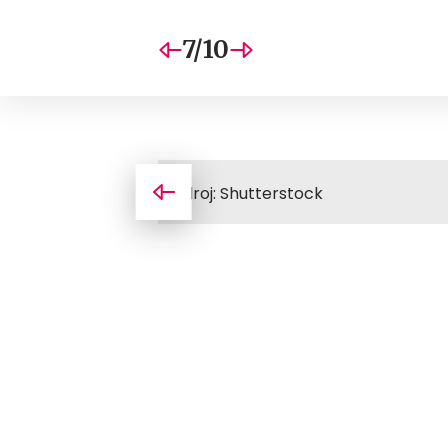
7/10
Zdroj: Shutterstock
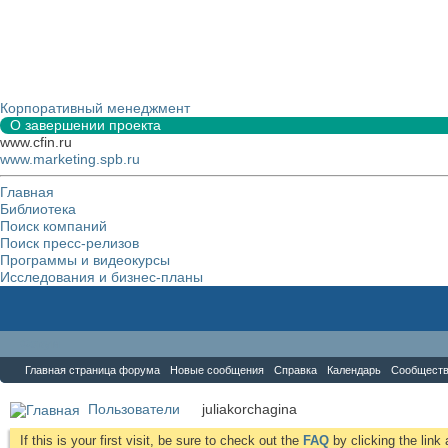
Корпоративный менеджмент
О завершении проекта
www.cfin.ru
www.marketing.spb.ru
Главная
Библиотека
Поиск компаний
Поиск пресс-релизов
Программы и видеокурсы
Исследования и бизнес-планы
Форум
Главная страница форума
Новые сообщения
Справка
Календарь
Сообщест
Пользователи
juliakorchagina
If this is your first visit, be sure to check out the
FAQ
by clicking the lin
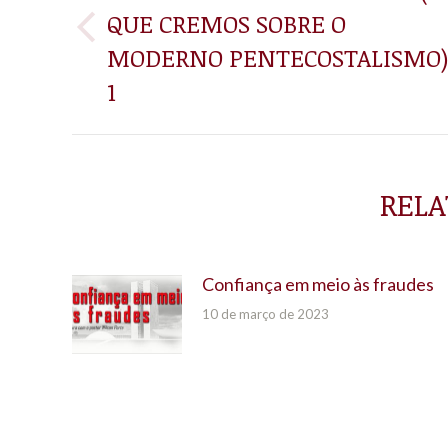
QUE CREMOS SOBRE O
POST:
Post
MODERNO PENTECOSTALISMO)
anterior:
1
RELA
Confiança em meio às fraudes
10 de março de 2023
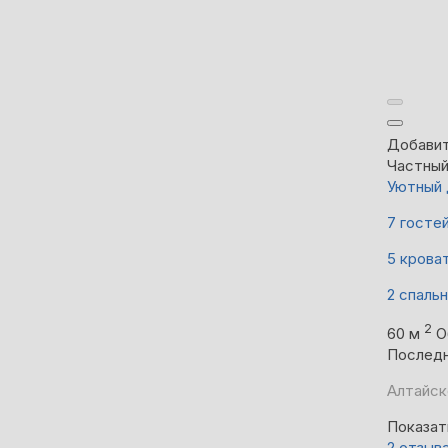
Добавит
Частны
Уютный 
7 госте
5 крова
2 спаль
2
60 м
О
Последн
Алтайск
Показат
2 отзыв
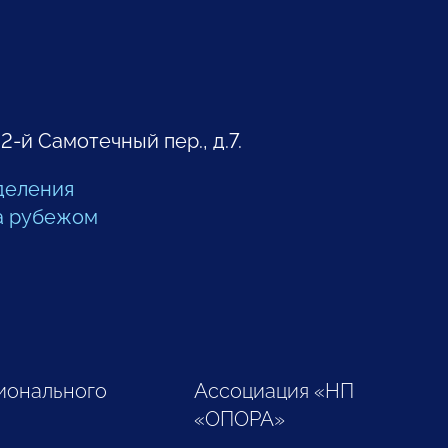
 2-й Самотечный пер., д.7.
деления
а рубежом
ионального
Ассоциация «НП
«ОПОРА»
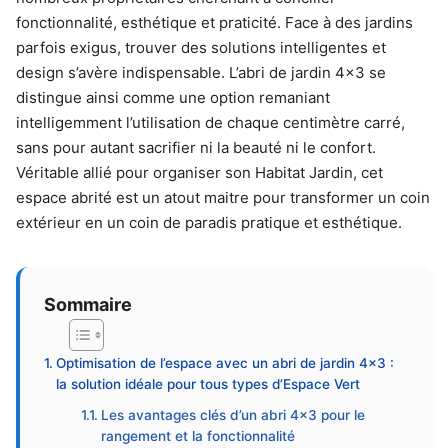
fonctionnalité, esthétique et praticité. Face à des jardins
parfois exigus, trouver des solutions intelligentes et
design s’avère indispensable. L’abri de jardin 4×3 se
distingue ainsi comme une option remaniant
intelligemment l’utilisation de chaque centimètre carré,
sans pour autant sacrifier ni la beauté ni le confort.
Véritable allié pour organiser son Habitat Jardin, cet
espace abrité est un atout maitre pour transformer un coin
extérieur en un coin de paradis pratique et esthétique.
Sommaire
Optimisation de l’espace avec un abri de jardin 4×3 :
la solution idéale pour tous types d’Espace Vert
Les avantages clés d’un abri 4×3 pour le
rangement et la fonctionnalité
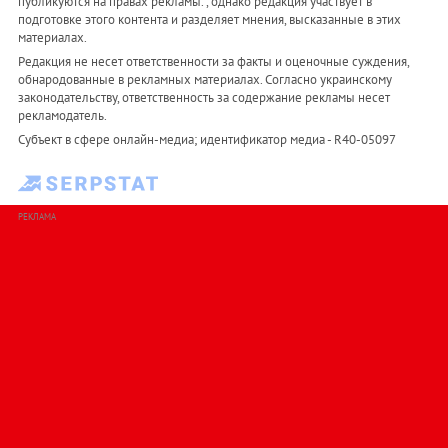
публикуются на правах рекламы. , однако редакция участвует в
подготовке этого контента и разделяет мнения, высказанные в этих
материалах.
Редакция не несет ответственности за факты и оценочные суждения,
обнародованные в рекламных материалах. Согласно украинскому
законодательству, ответственность за содержание рекламы несет
рекламодатель.
Субъект в сфере онлайн-медиа; идентификатор медиа - R40-05097
РЕКЛАМА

**What this task involves**
Rewrite the material from its beginning through the line containing "rangement et la fonctionnalité", inclusive, replacing "Библиотека" with "Каталог" and leaving everything else unchanged. Omit the picture markers.

**Result for this task**
7/10
Zdroj: Shutterstock
Корпоративный менеджмент
О завершении проекта
www.cfin.ru
www.marketing.spb.ru
Главная
Каталог
Поиск компаний
Поиск пресс-релизов
Программы и видеокурсы
Исследования и бизнес-планы
Форум
Главная страница форума
Новые сообщения
Справка
Календарь
Сообщест
Пользователи
juliakorchagina
If this is your first visit, be sure to check out the
FAQ
by clicking the lin
QUE CREMOS SOBRE O
POST:
Post
MODERNO PENTECOSTALISMO)
anterior:
1
RELA
Confiança em meio às fraudes
10 de março de 2023
Добавит
Частны
Уютный 
7 госте
5 крова
2 спаль
2
60 м
О
Последн
Алтайск
Показат
2 отзыв
 2-й Самотечный пер., д.7.
деления
а рубежом
ионального
Ассоциация «НП
«ОПОРА»
fonctionnalité, esthétique et praticité. Face à des jardins
parfois exigus, trouver des solutions intelligentes et
design s’avère indispensable. L’abri de jardin 4×3 se
distingue ainsi comme une option remaniant
intelligemment l’utilisation de chaque centimètre carré,
sans pour autant sacrifier ni la beauté ni le confort.
Véritable allié pour organiser son Habitat Jardin, cet
espace abrité est un atout maitre pour transformer un coin
extérieur en un coin de paradis pratique et esthétique.
Sommaire
Optimisation de l’espace avec un abri de jardin 4×3 :
la solution idéale pour tous types d’Espace Vert
Les avantages clés d’un abri 4×3 pour le
rangement et la fonctionnalité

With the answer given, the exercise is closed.